11. a. (1) Any amendment enacted on or after January 1, 2023, with a projected impact that would increase or decrease general fund revenues by greater than $15 million in the fiscal year in which the amendment was enacted or any of the succeeding four fiscal years. The provisions of this subdivision shall not apply to any amendment to federal income tax law that is either subsequently adopted by the General Assembly or a federal tax extender as defined in subdivision b.

(2) All amendments enacted on or after January 1, 2023, and occurring between adjournment sine die of the previous regular session of the General Assembly and the first day of the subsequent regular session of the General Assembly if the cumulative projected impact of such amendments would increase or decrease general fund revenues by greater than $75 million in the fiscal year in which the amendments were enacted or any of the succeeding four fiscal years. The provisions of this subdivision shall not apply to any amendment to federal income tax law that is (i) subsequently adopted by the General Assembly, (ii) a federal tax extender as defined in subdivision b, or (iii) enacted before the date on which the cumulative projected impact is met, or (iv) an amendment to which Virginia does not conform pursuant to subdivision (1). However, any amendment conformed to pursuant to clause (iii) shall be included in the calculation of the $75 million threshold for purposes of determining whether such threshold has been met. Any amendment [ conformed to pursuant to clause (iv) deconformed from pursuant to subdivision (1) ] shall not be included in the calculation of the $75 million threshold for purposes of determining whether such threshold has been met.

(3) Beginning January 1, 2024, the threshold provided by subdivision (1) shall be adjusted annually based on the preceding change in the Chained Consumer Price Index for All Urban Consumers (C-CPI-U), as published by the Bureau of Labor Statistics for the U.S. Department of Labor or any successor index for the previous year.

b. For purposes of this subdivision 11, "amendment" means a single amendment to federal income tax law or a group of such amendments enacted in the same act of Congress that collectively surpass the threshold impact, and "federal tax extender" means an amendment to federal tax law that extends the expiration date of a federal tax provision to which Virginia conforms or has previously conformed.

c. The Secretary of Finance, in consultation with the Chairmen of the Senate Committee on Finance and Appropriations and the House Committees on Appropriations and Finance, shall be responsible for determining whether the criteria of subdivision a are met.
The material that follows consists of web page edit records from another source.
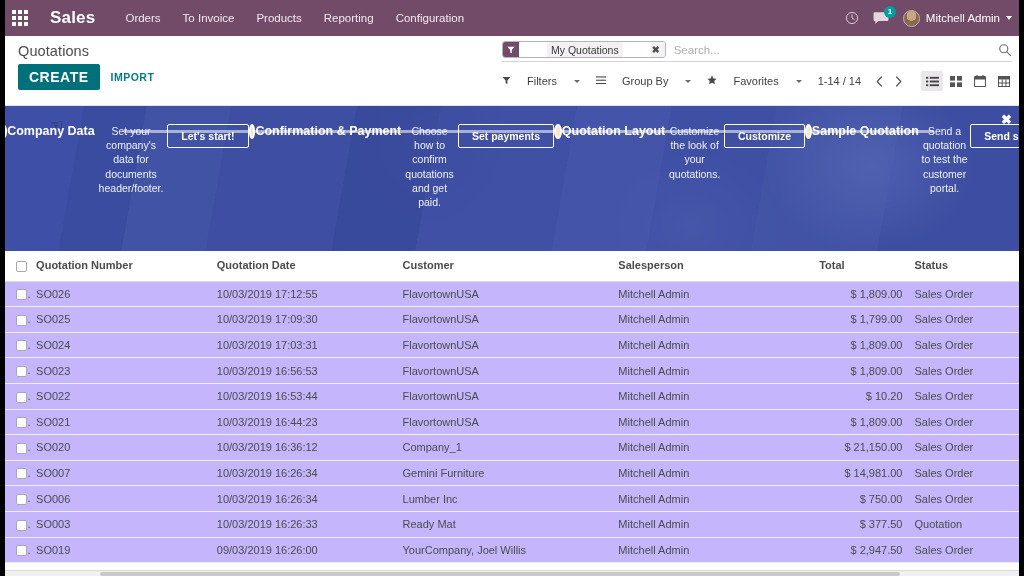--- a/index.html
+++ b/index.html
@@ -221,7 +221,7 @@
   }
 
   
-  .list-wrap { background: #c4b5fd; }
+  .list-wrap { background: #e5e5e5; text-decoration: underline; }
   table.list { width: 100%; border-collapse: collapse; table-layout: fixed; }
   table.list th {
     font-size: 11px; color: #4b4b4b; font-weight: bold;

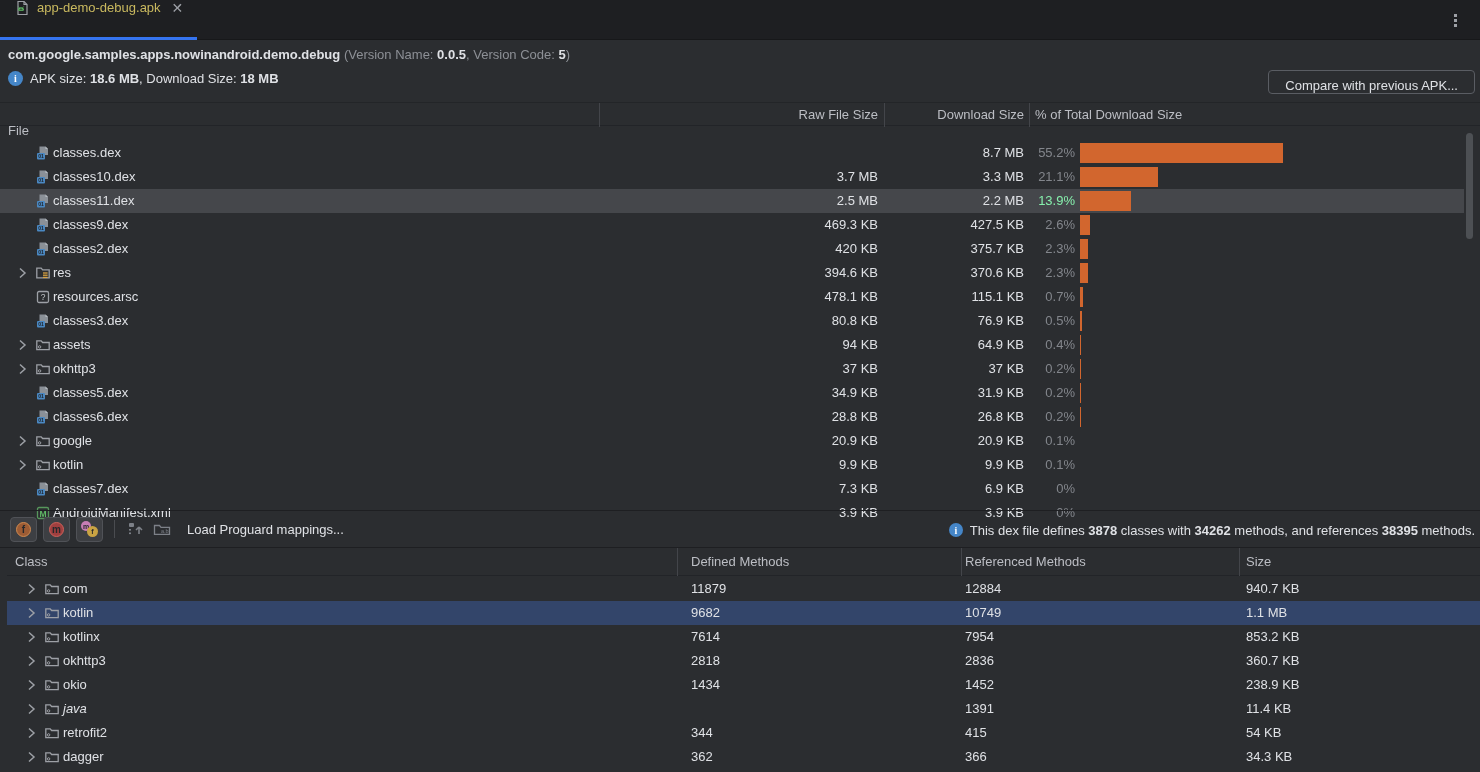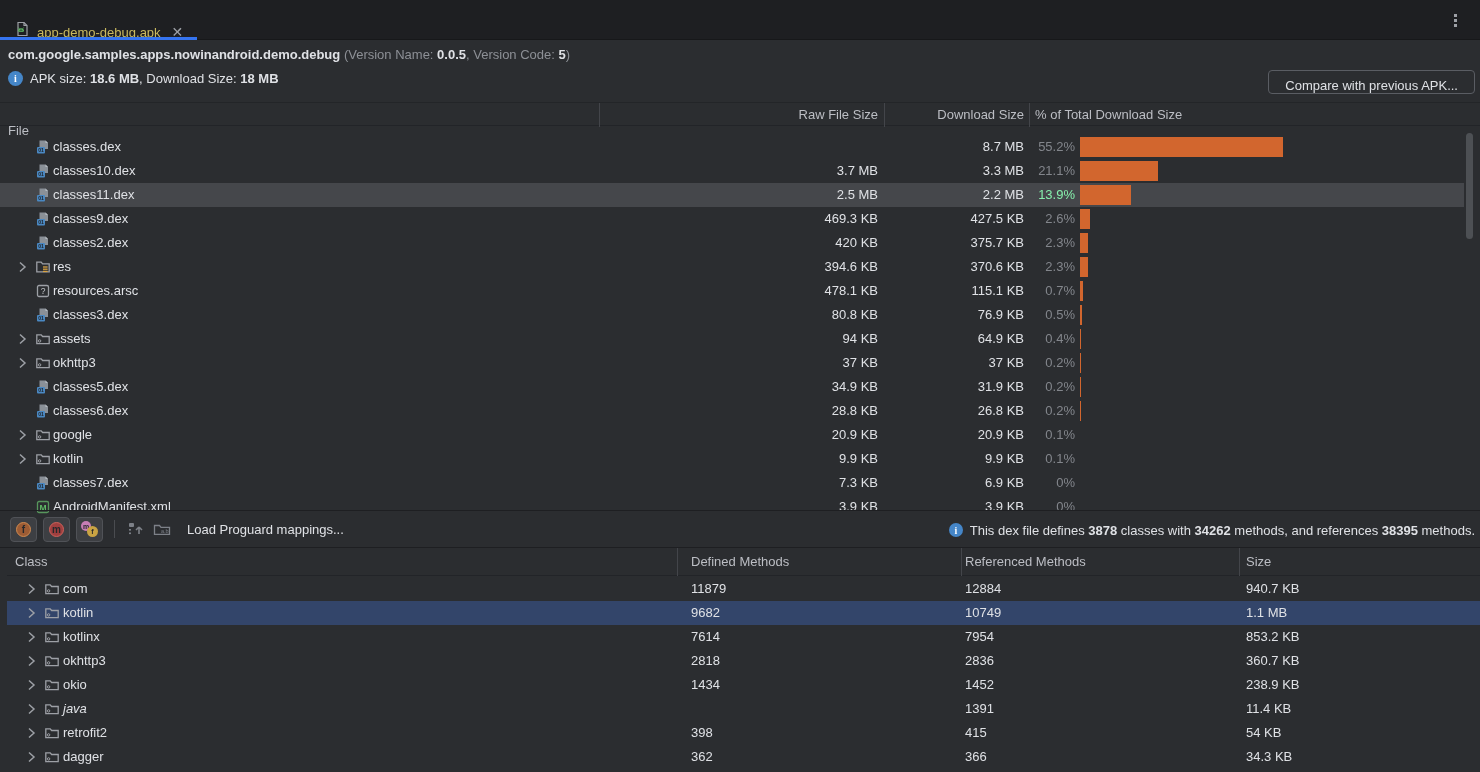--- a/index.html
+++ b/index.html
@@ -16,7 +16,7 @@
 
   
   .tabbar { position:absolute; top:0; left:0; width:1480px; height:40px; background:#1e1f22; border-bottom:1px solid #17181a; }
-  .tab { position:absolute; left:0; top:0; height:40px; padding:0 14px; display:flex; align-items:flex-end; gap:7px; cursor:pointer; }
+  .tab { position:absolute; left:0; top:0; height:40px; padding:0 14px; display:flex; align-items:flex-start; gap:7px; cursor:pointer; }
   .tab-title { color:#c9b95f; }
   .tab-close { color:#9da0a6; font-size:14px; margin-left:4px; cursor:pointer; }
   .tab-underline { position:absolute; left:0; top:37px; width:197px; height:3px; background:#3574f0; }

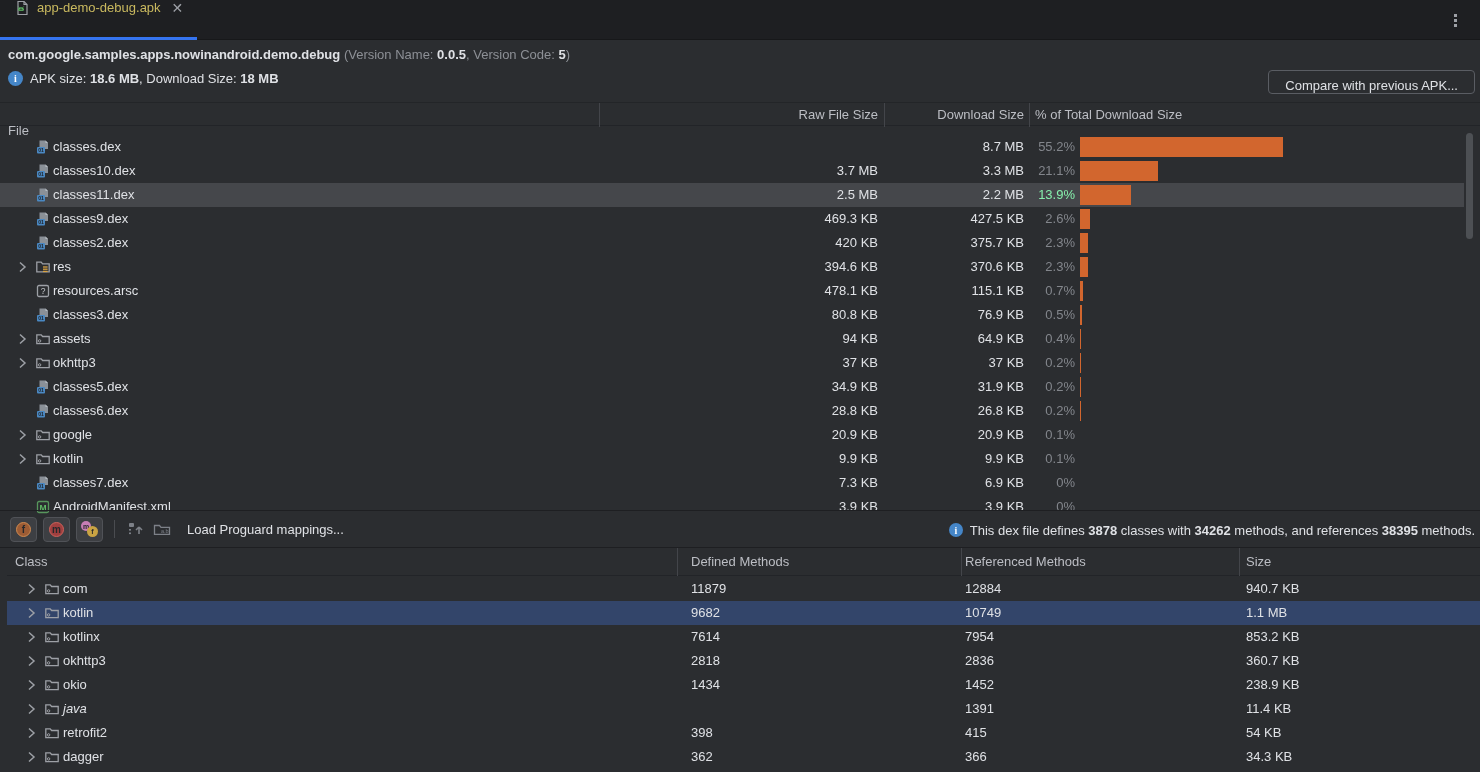--- a/index.html
+++ b/index.html
@@ -40,7 +40,7 @@
   .h-dl   { left:886px; width:138px; text-align:right; }
   .h-pct  { left:1035px; }
 
-  .frows { position:absolute; top:33px; left:0; width:1480px; }
+  .frows { position:absolute; top:39px; left:0; width:1480px; }
   .frow { position:relative; height:24px; width:1464px; cursor:pointer; }
   .frow.sel { background:#45474b; }
   .c-chev { position:absolute; left:14px; top:4px; width:16px; height:16px; }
d. The Secretary of Finance shall annually provide a report on or before November 15 of each year on the fiscal impact of amendments to federal income tax law occurring since the adjournment sine die of the preceding regular session of the General Assembly to the Chairmen of the Senate Committee on Finance and Appropriations and the House Committees on Appropriations and Finance. The Secretary of Finance shall also provide updates to the same Chairmen on any further amendments to federal income tax law occurring between submission of the required report and the first day of the subsequent regular session of the General Assembly.

C. The Department of Taxation is hereby authorized to develop procedures or guidelines for implementation of the provisions of this section, which procedures or guidelines shall be exempt from the provisions of the Administrative Process Act (§2.2-4000 et seq.).